Thanks a lot for the information user3779062 . Inside the PDF file is all i wanted. I had already implemented stochastic gradient descent, so the only difference i had to make, to implement Logistic Regression, is to update the hypothesis function through a sigmoid function in for loops and change the order as long as the sign in the update thetas rule. The Results are the same as mnrval. i implement the code for a lot of examples and the results are the same most of the times (especially if the data set is good and has a lot of information in both classes). I attach the final code and a random result of the results set.

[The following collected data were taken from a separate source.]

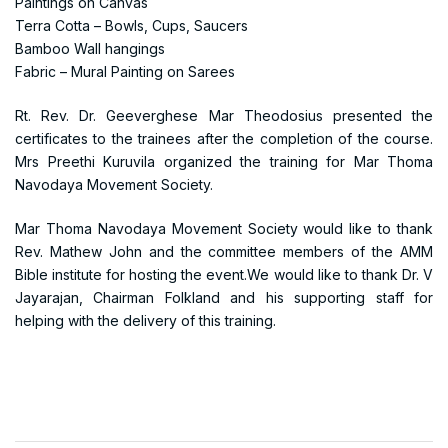
Paintings on Canvas
Terra Cotta – Bowls, Cups, Saucers
Bamboo Wall hangings
Fabric – Mural Painting on Sarees
Rt. Rev. Dr. Geeverghese Mar Theodosius presented the
certificates to the trainees after the completion of the course.
Mrs Preethi Kuruvila organized the training for Mar Thoma
Navodaya Movement Society.
Mar Thoma Navodaya Movement Society would like to thank
Rev. Mathew John and the committee members of the AMM
Bible institute for hosting the event.We would like to thank Dr. V
Jayarajan, Chairman Folkland and his supporting staff for
helping with the delivery of this training.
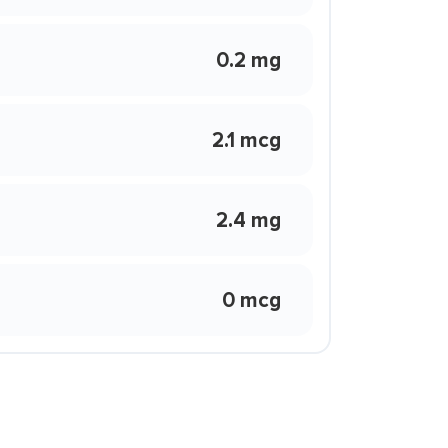
0.2 mg
2.1 mcg
2.4 mg
0 mcg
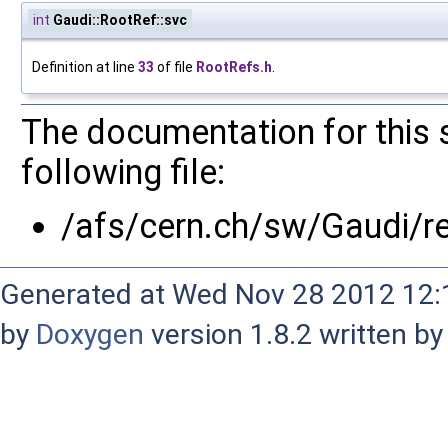
int
Gaudi::RootRef::svc
Definition at line
33
of file
RootRefs.h
.
The documentation for this 
following file:
/afs/cern.ch/sw/Gaudi/
Generated at Wed Nov 28 2012 12:1
by
Doxygen
version 1.8.2 written b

% Machine Learning : Logistic Regression

% Logistic regression is working as linear regression but as an output
% specifies the propability to be attached to one category or the other.
% At the beginning we created a well defined data set that can be easily
% be fitted by a sigmoid function.

clear all; close all; clc;

% This example runs many times to compare a lot of results
for examples=1:10:100
clearvars -except examples

%%  Creatte Training Data 

% x is the continues input and y is the category of every output [1 or 0]
x = (1:100)';   % independent variables x(s)
y(1:examples)  = 0;    % Dependent variables y(s) -- class 0
y(examples+1:100) = 1;    % Dependent variables y(s) -- class 1
y=y';
y = y(randperm(length(y))); % Random order of y array
x=[ones(length(x),1) x]; % This is done for vectorized code

%% Initialize Linear regression parameters

m = length(y); % number of training examples
% initialize fitting parameters - all zeros
Alpha = 0; % gradient
Beta = 0;  % offset
% Some gradient descent settings
% iterations must be a big number because we are taking very small steps .
iterations = 100000;
% Learning step must be small because the line must fit the data between 
% [0 and 1]
Learning_step_a = 0.0005;  % step parameter

%% Run Gradient descent 

fprintf('Running Gradient Descent ...\n')
for iter = 1:iterations

% Linear hypothesis function 
h= Alpha.*x(:,2)+ Beta.*x(:,1);

% Non - Linear hypothesis function
hx = 1 ./ (1 + exp(-h));

% Update coefficients
Alpha=Alpha + Learning_step_a * (1/m)* sum((y-hx).* x(:,2));
Beta=Beta + Learning_step_a * (1/m) *  sum((y-hx).*x(:,1));

end

% Make a prediction for p(y==1|x==10)
Prediction1=hx(10)

%% Confirmation with matlab function mnrfit

B=mnrfit(x(:,2),y+1); % Find Logistic Regression Coefficients
mnrvalPDF = mnrval(B,x(:,2));
% Make a prediction .. p(y==1|x==10)
Prediction2=mnrvalPDF(10,2)

%% Plotting Results 

% Plot Logistic Regression Results ...
figure;
subplot(1,2,1),plot(x(:,2),y,'g*');
hold on
subplot(1,2,1),plot(x(:,2),hx,'k--');
hold off
title('My Logistic Regression PDF')
xlabel('continues input');
ylabel('propability density function');

% Plot Logistic Regression Results (mnrfit) ...      
subplot(1,2,2),plot(x(:,2),y,'g*');
hold on   
subplot(1,2,2),plot(x(:,2),mnrvalPDF(:,2),'--k') 
hold off   
title('mnrval Logistic Regression PDF')
xlabel('continues input');
ylabel('propability density function')    
end

Results..

enter image description here Thanks a lot!!